The three times champions and three times runners-up are always worth a flutter when it comes to the big event.
They did not take part in the first World Cup in 1930, but qualified four years later as the tournament moved from Uruguay to Italy.
There, West Germany as they were known until just after the 1990 World Cup, performed wonders, making it to the semi-finals only to be beaten by Czechoslovakia, 3-1.
But the Germans bounced back to clinch third place after a 3-2 win over Austria.
Much of their success in that tournament was owed to Edmund Conen, who scored four goals.
The Second World War took its toll on Germany and they did not take part in the World Cup again until 1954 in Switzerland.
During that time the Germans managed to produce a squad that was capable of frightening any defence, although they were just as susceptible to conceding as many.
They won their first game 4-1 at the expense of Turkey, but found favourites Hungary overwhelming, losing by an amazing scoreline of 8-3.
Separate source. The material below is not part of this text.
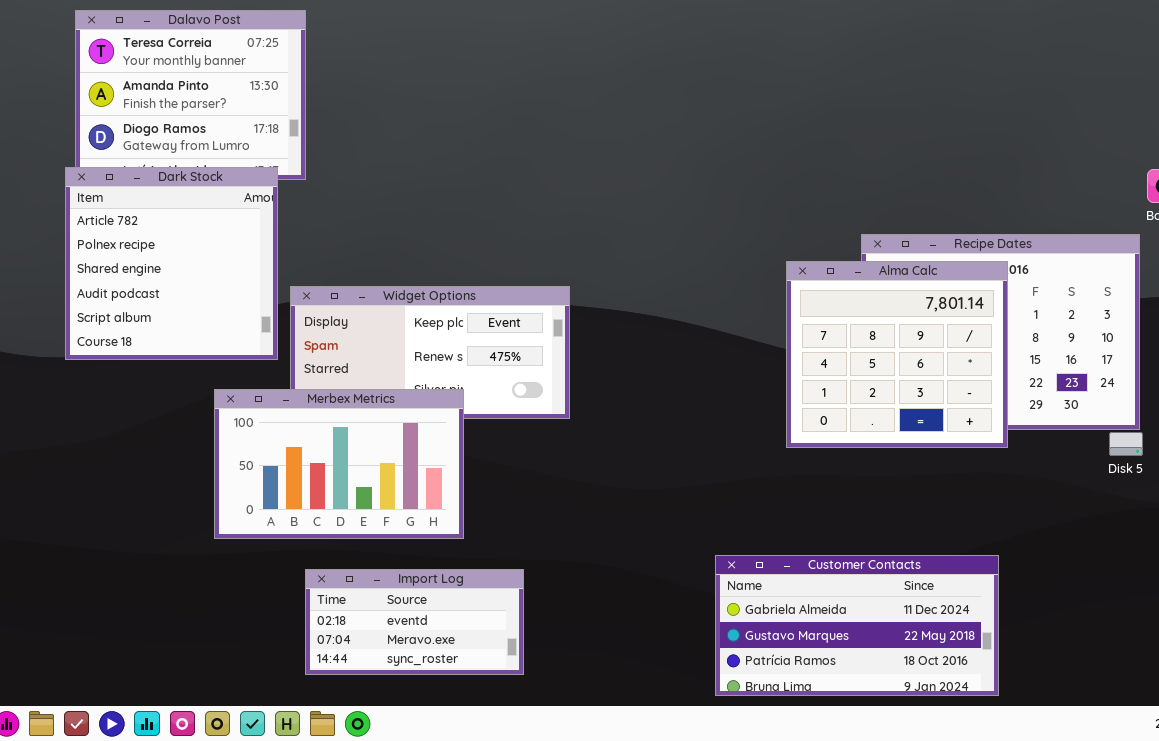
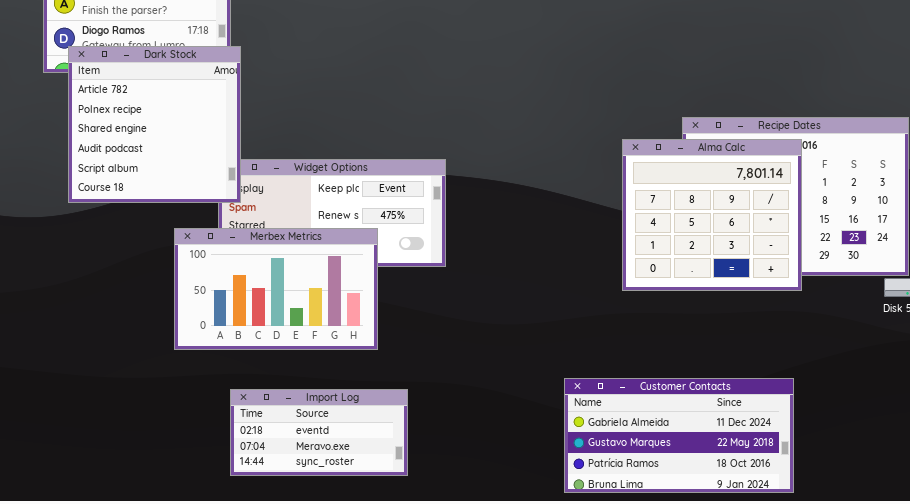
Dark Stock: [65,167,278,360] -> [68,46,241,203], moved
Merbex Metrics: [214,389,464,539] -> [174,228,378,350], moved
Hungarian Sandor Kocsis, who ended the tournament with 11 goals, scored four in the match.
But Germany showed their class and breezed through the quarter final against Yugoslavia and the semi final against Austria to play Hungary, again, in the final.
German coach Sepp Herberger had fielded a weakened team when his team played Hungary earlier, but it was a different proposition for the opposition now.
Despite going 2-0 down, the Germans fought back to record a memorable 3-2 win.
It was not until 1966 when Germany made it to the final again, this time they faced the task of playing hosts England.
Germany took the lead through Helmut Haller before Geoff Hurst and Martin Peters scored to give England a 2-1 lead.
Germany, were on the brink of defeat until Wolfgang Weber popped up to score and take the match into extra time.
England took the lead once more, in what is widely regarded as one of the most controversial goals seen in a World Cup final.
England eventually won the match 4-2.
The Germans finished third in 1970 before they triumphed again in 1974, when they themselves hosted the event.
Germany's super striker of Mexico 1970, Gerd Muller scored four goals in the competition including the winner in the final against Holland, which Germany won 2-1.
Muller took his total to 14 World Cup goals in total - a record that stands to this day.
They were losing finalists to Italy in 1982 and Argentina in 1986, so it was a relief when they finally won their third title in 1990.
A penalty from Andreas Brehme settled the tie, in what was a bitterly fought match against Argentina.
Germany failed to reach the great standards they set themselves, by failing to make it past the last eight in the 1994 and 1998 tournaments.